Returning to Montserrat...
With the end of summer fast approaching, plans were afoot to have Ayesha and her brother enrol at a school in Antigua, but with some improvement to the situation in Montserrat, they returned home with Granny Mamzel.
“We went back to Plymouth and we were there awhile… we got complacent, you know, there’s nothing really happening, there’s no big explosion. But the dome kept growing and a piece of it would just fall off now and again, there would be a bit of pyroclastic flow, ash… but we weren’t really worried yet…”
While some of her friends migrated to England, Ayesha and her family stayed in Montserrat.
Her uncle was one of the head officials at the Emergency Operations Centre so they figured if anything he would be able to help them get out of harms way quickly.
This theory faced the ultimate test in 1997.
Ayesha said she was in school during what appeared to be a typical day.
Because of the constant activity at the Soufriere Hills Volcano, drills were frequent to ensure that every student would make it safely out, should the need arise.
“That day will always live in my memory like it’s planted there, it will never be removed. I remember the sounds, I remember the expressions on people’s faces. And in our class, we had, one boy, Curtis whose parents were farmers. During the day some people chanced going into the unsafe zone but they had to be out by night time and they had to keep their radio on. Anyway, on this day I don’t even think it was even midday yet and we could feel that there was something in the air. Something was, I don’t even know how to describe it but we knew something was coming. We kept hearing these things on the radio, and Curtis he was so scared. He said: “my parents are up in the hills today, they’re up in the hills, they’re farming today”.
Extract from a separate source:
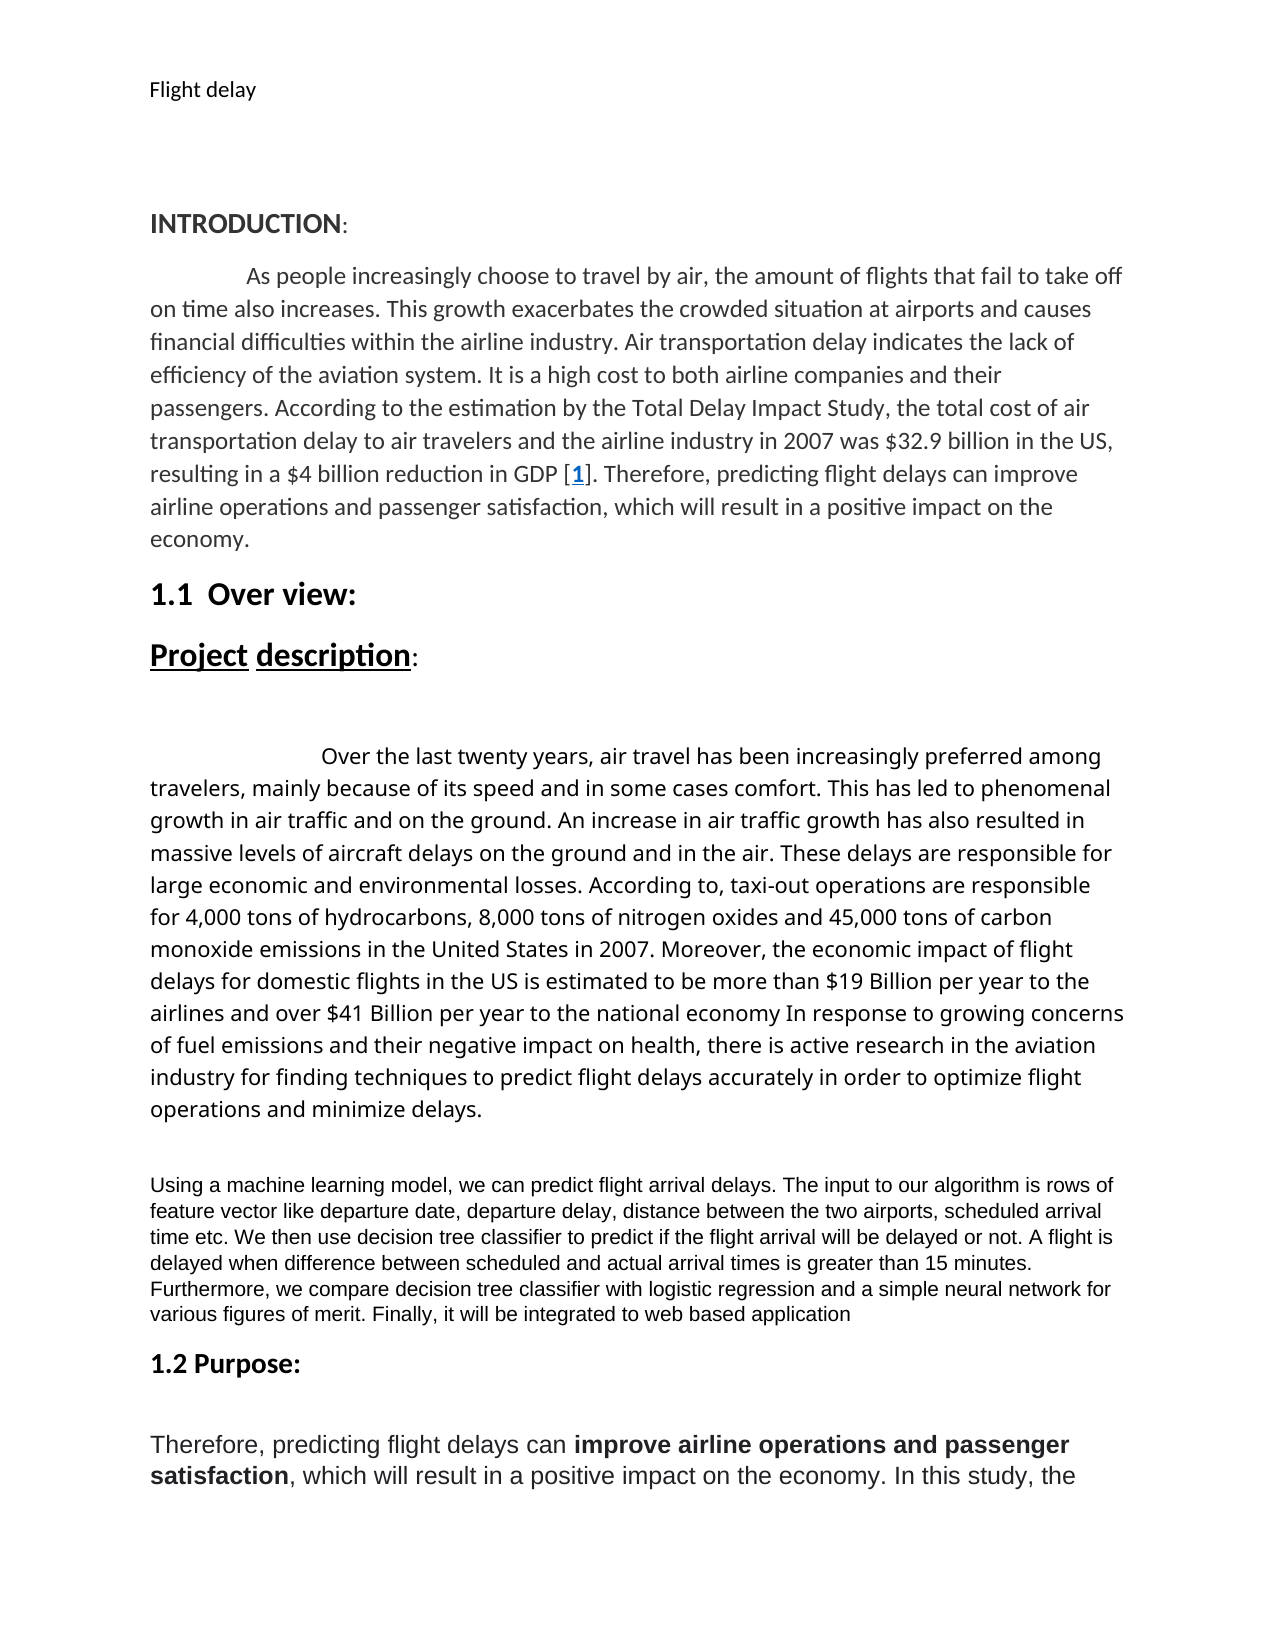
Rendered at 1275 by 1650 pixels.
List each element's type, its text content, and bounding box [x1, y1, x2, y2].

They were all petrified and as they would soon find out, their fear...the unease they felt all day, was justified.
“We just saw this plume, oh my gosh, this plume of ashy cloud. And it just kept going, and going, and going nonstop. And we’re waiting, they’re telling us to line up, we have to get evacuated, we have to leave. I had to leave but I had to find my younger brother, make sure he was with me cause if he wasn’t my grandmother woulda killed me.”
Thankfully, Ayesha found her brother and they were being piled onto the school bus when Curtis’ parents truck sped by.
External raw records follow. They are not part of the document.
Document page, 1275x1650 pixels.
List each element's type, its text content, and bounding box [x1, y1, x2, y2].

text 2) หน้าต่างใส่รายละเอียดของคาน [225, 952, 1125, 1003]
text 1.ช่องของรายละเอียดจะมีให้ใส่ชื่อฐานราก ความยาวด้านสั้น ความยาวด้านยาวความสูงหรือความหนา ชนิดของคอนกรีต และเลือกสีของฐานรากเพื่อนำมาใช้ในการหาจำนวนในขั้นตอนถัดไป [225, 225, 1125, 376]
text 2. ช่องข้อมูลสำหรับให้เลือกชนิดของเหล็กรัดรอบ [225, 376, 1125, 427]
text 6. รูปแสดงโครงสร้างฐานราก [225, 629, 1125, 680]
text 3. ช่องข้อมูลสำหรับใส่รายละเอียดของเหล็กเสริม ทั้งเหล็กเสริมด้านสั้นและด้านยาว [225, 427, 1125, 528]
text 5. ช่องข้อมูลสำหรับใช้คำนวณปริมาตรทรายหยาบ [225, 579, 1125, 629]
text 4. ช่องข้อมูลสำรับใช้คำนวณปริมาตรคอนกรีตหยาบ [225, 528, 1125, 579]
“We were standing right there and we see this white truck, which is Curtis father’s truck just zoom past, going out of the danger zone, cause we’re right on the edge of both zones. And we saw it and we’re like oh my gosh thank God they made it out.”
The students were taken from school and dropped off in Salem, which according to Ayesha was just a little distance away from the unsafe zone.
From there, they had to make their own way home.
“Now I look back on it I think, that it’s so irresponsible because how can you leave children in the middle of an area without any idea of how they’re going to get home? But luckily I was a little bit older and I could help my brother and we got home. Later in the night, we found out that Curtis’ mother, his aunt and another brother from the church had died. Only Curtis’ father made it out, it was gut-wrenching.”
Ayesha described the funeral as one of the most tragic experiences she’s had.
“They couldn’t even get them into coffins because of how they died. They were buried in the same position they were in when the ash came down. My uncle was actually a part of the team that went into the danger zone to retrieve those bodies and bring them back so that they could be buried. I remember the screaming… one guy left like five very young kids. His young wife, they were from Guyana but they had moved to Montserrat. I could see the children just clinging to their mother, they probably didn’t even understand what was happening. So yeah, those are the closest people that I knew from that eruption, who died in that eruption on June 25, 1997. I will never forget that day.”